# anybody from montana?



## LAtrapper (Feb 5, 2007)

im trying to convince my parents to let me take a vacation up there next winter to do some trapping in weather that's colder than 50 degrees.

anybody trap there? what's it like? abbundance of which animals?


----------



## coyote_buster (Mar 11, 2007)

im not from montana, but my sisters boyfriend is, next time i see him ill see what he has to say


----------



## flatlander (Feb 28, 2006)

Where do you plan on going in Montana?

I've only driven through it to the snowmobile north of Yellowstone but the eastern half is mostly hilly plains, probably loaded with coyotes, with some rivers, probably with the usual mink **** and beaver. The western half is when you start seeing foothills and mountains. Somewhere there has got to be bobcat because Montana bobcats bring A LOT of money. Lots of weasels in the mountains too.

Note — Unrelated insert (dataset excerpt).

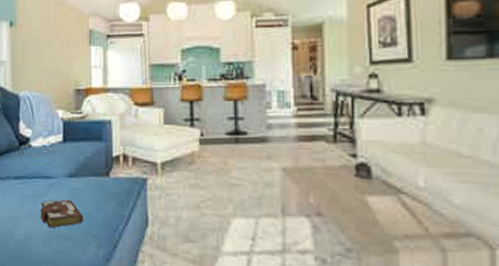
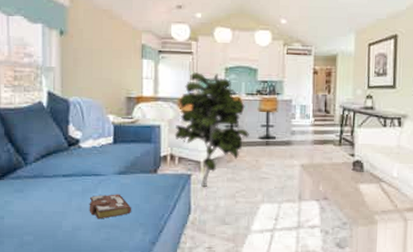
indoor plant: none [127,56,214,195] -> present [174,72,249,188]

Here it shows what they have seasons for: http://www.montanatrappers.org/regulati ... easons.htm

Also Montana must be a goose hunter's paradise!


----------



## coyote_buster (Mar 11, 2007)

are you ever in three forks flatlander, thats where my sis bf is from, his name is Dallas


----------



## rednek (Dec 29, 2006)

what part of montana? im from the great falls area?


----------



## coyote_buster (Mar 11, 2007)

its north of yellowstone, he works for a big ol irrigation company


----------



## flatlander (Feb 28, 2006)

I don't think ive been there. I've only been to Cooke City in Montana and we went right through to Island Park Idaho once. My dad has been out west a lot to Cooke City and the Bighorns.

Now that I look it up I know I haven't. I'm pretty sure we turned off I90 at Livingston.


----------